DATA FOR REVIEW: Begin

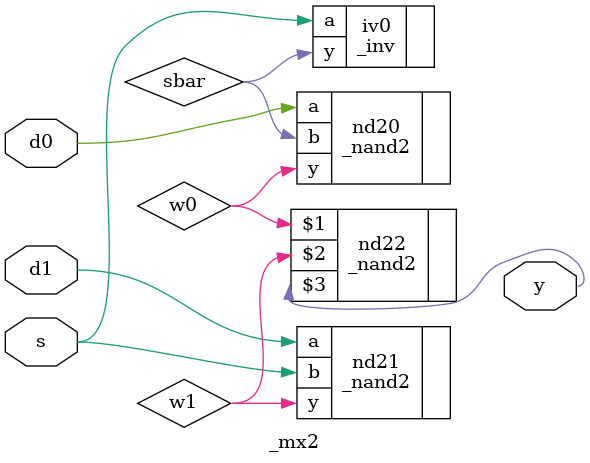
<source format=v>
module _mx2(d0, d1, s, y);
	input d0, d1, s;	//three input
	output y;			//one output

_inv iv0(.a(s), .y(sbar));	//load _inv
_nand2 nd20(.a(d0), .b(sbar), .y(w0));	//load _nand2
_nand2 nd21(.a(d1), .b(s), .y(w1));		//load _nand2
_nand2 nd22(w0, w1, y);						//load _nand2
	
endmodule	//end of moduleL
</source>
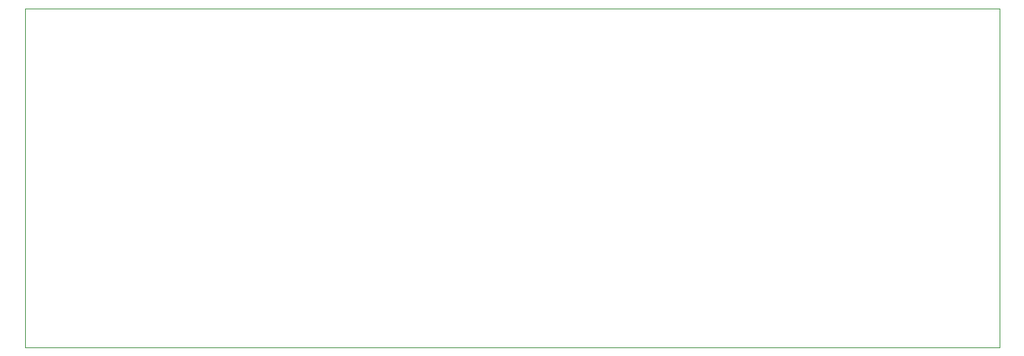
<source format=gbr>
G04 #@! TF.FileFunction,Profile,NP*
%FSLAX46Y46*%
G04 Gerber Fmt 4.6, Leading zero omitted, Abs format (unit mm)*
G04 Created by KiCad (PCBNEW 4.0.4-stable) date 11/27/16 02:50:32*
%MOMM*%
%LPD*%
G01*
G04 APERTURE LIST*
%ADD10C,0.100000*%
G04 APERTURE END LIST*
D10*
X95000000Y-115000000D02*
X95000000Y-75000000D01*
X210000000Y-115000000D02*
X95000000Y-115000000D01*
X210000000Y-75000000D02*
X210000000Y-115000000D01*
X95000000Y-75000000D02*
X210000000Y-75000000D01*
M02*

</source>
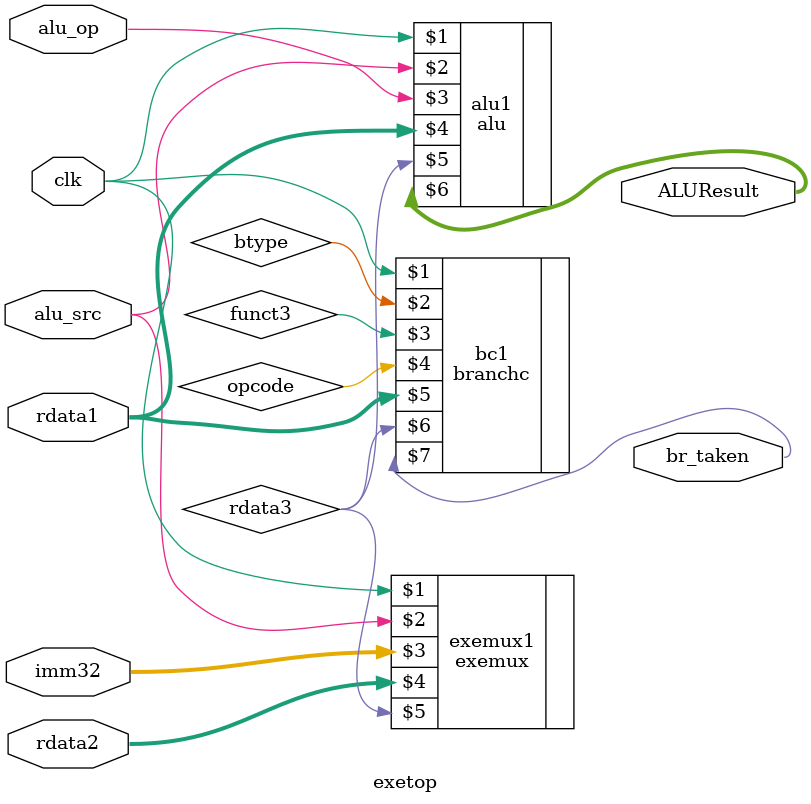
<source format=sv>
module exetop (
input bit clk,
input bit [31:0] rdata1,
input bit [31:0] rdata2,
input bit [31:0] imm32,
input bit alu_op,
input bit alu_src,
output logic [31:0] ALUResult,
output bit br_taken
);

wire rdata3;

exemux exemux1 (clk,alu_src,imm32,rdata2,rdata3);

alu alu1 (clk,alu_src,alu_op,rdata1,rdata3,ALUResult);

branchc bc1 (clk, btype,funct3,opcode,rdata1,rdata3,br_taken);

endmodule
</source>
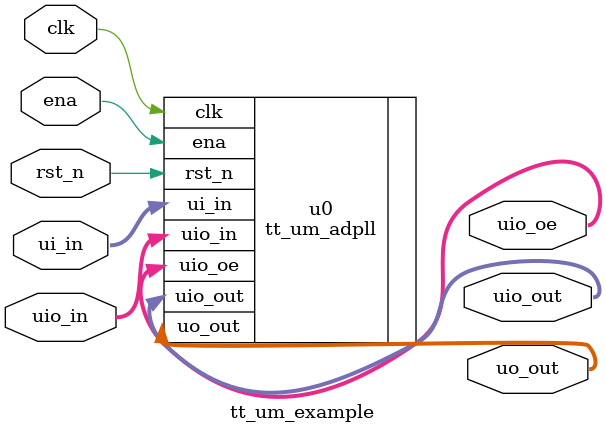
<source format=v>
/*
 * Copyright (c) 2024 Your Name
 * SPDX-License-Identifier: Apache-2.0
 */

`default_nettype none

module tt_um_example (
    input  wire [7:0] ui_in,    // Dedicated inputs
    output wire [7:0] uo_out,   // Dedicated outputs
    input  wire [7:0] uio_in,   // IOs: Input path
    output wire [7:0] uio_out,  // IOs: Output path
    output wire [7:0] uio_oe,   // IOs: Enable path (active high: 0=input, 1=output)
    input  wire       ena,      // always 1 when the design is powered, so you can ignore it
    input  wire       clk,      // clock
    input  wire       rst_n     // reset_n - low to reset
);

    tt_um_adpll u0(.ui_in(ui_in), .uo_out(uo_out), .uio_in(uio_in), .uio_out(uio_out), .uio_oe(uio_oe), .ena(ena), .clk(clk), .rst_n(rst_n));

endmodule

</source>
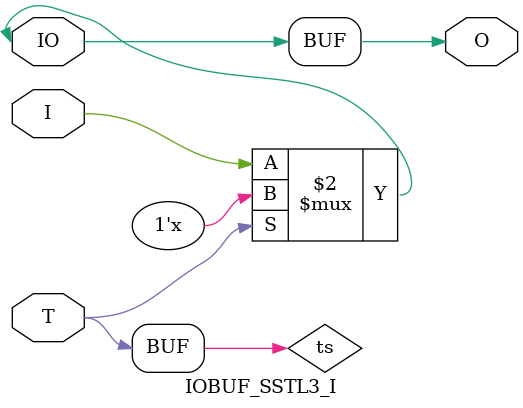
<source format=v>

/*

FUNCTION	: INPUT TRI-STATE OUTPUT BUFFER

*/

`celldefine
`timescale  100 ps / 10 ps

module IOBUF_SSTL3_I (O, IO, I, T);

    output O;

    inout  IO;

    input  I, T;

    or O1 (ts, 1'b0, T);
    bufif0 T1 (IO, I, ts);

    buf B1 (O, IO);

endmodule

</source>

DATA FOR REVIEW: End

• _DESCRIPTION OF THE TASK_:
Without the pictures, write out the whole listing exactly as it appears.

• _ANSWER SECTION_:
<source format=v>
module _mx2(d0, d1, s, y);
	input d0, d1, s;	//three input
	output y;			//one output

_inv iv0(.a(s), .y(sbar));	//load _inv
_nand2 nd20(.a(d0), .b(sbar), .y(w0));	//load _nand2
_nand2 nd21(.a(d1), .b(s), .y(w1));		//load _nand2
_nand2 nd22(w0, w1, y);						//load _nand2
	
endmodule	//end of moduleL
</source>
<source format=gbr>
G04 #@! TF.FileFunction,Profile,NP*
%FSLAX46Y46*%
G04 Gerber Fmt 4.6, Leading zero omitted, Abs format (unit mm)*
G04 Created by KiCad (PCBNEW 4.0.4-stable) date 11/27/16 02:50:32*
%MOMM*%
%LPD*%
G01*
G04 APERTURE LIST*
%ADD10C,0.100000*%
G04 APERTURE END LIST*
D10*
X95000000Y-115000000D02*
X95000000Y-75000000D01*
X210000000Y-115000000D02*
X95000000Y-115000000D01*
X210000000Y-75000000D02*
X210000000Y-115000000D01*
X95000000Y-75000000D02*
X210000000Y-75000000D01*
M02*

</source>
<source format=sv>
module exetop (
input bit clk,
input bit [31:0] rdata1,
input bit [31:0] rdata2,
input bit [31:0] imm32,
input bit alu_op,
input bit alu_src,
output logic [31:0] ALUResult,
output bit br_taken
);

wire rdata3;

exemux exemux1 (clk,alu_src,imm32,rdata2,rdata3);

alu alu1 (clk,alu_src,alu_op,rdata1,rdata3,ALUResult);

branchc bc1 (clk, btype,funct3,opcode,rdata1,rdata3,br_taken);

endmodule
</source>
<source format=v>
/*
 * Copyright (c) 2024 Your Name
 * SPDX-License-Identifier: Apache-2.0
 */

`default_nettype none

module tt_um_example (
    input  wire [7:0] ui_in,    // Dedicated inputs
    output wire [7:0] uo_out,   // Dedicated outputs
    input  wire [7:0] uio_in,   // IOs: Input path
    output wire [7:0] uio_out,  // IOs: Output path
    output wire [7:0] uio_oe,   // IOs: Enable path (active high: 0=input, 1=output)
    input  wire       ena,      // always 1 when the design is powered, so you can ignore it
    input  wire       clk,      // clock
    input  wire       rst_n     // reset_n - low to reset
);

    tt_um_adpll u0(.ui_in(ui_in), .uo_out(uo_out), .uio_in(uio_in), .uio_out(uio_out), .uio_oe(uio_oe), .ena(ena), .clk(clk), .rst_n(rst_n));

endmodule

</source>
<source format=v>

/*

FUNCTION	: INPUT TRI-STATE OUTPUT BUFFER

*/

`celldefine
`timescale  100 ps / 10 ps

module IOBUF_SSTL3_I (O, IO, I, T);

    output O;

    inout  IO;

    input  I, T;

    or O1 (ts, 1'b0, T);
    bufif0 T1 (IO, I, ts);

    buf B1 (O, IO);

endmodule

</source>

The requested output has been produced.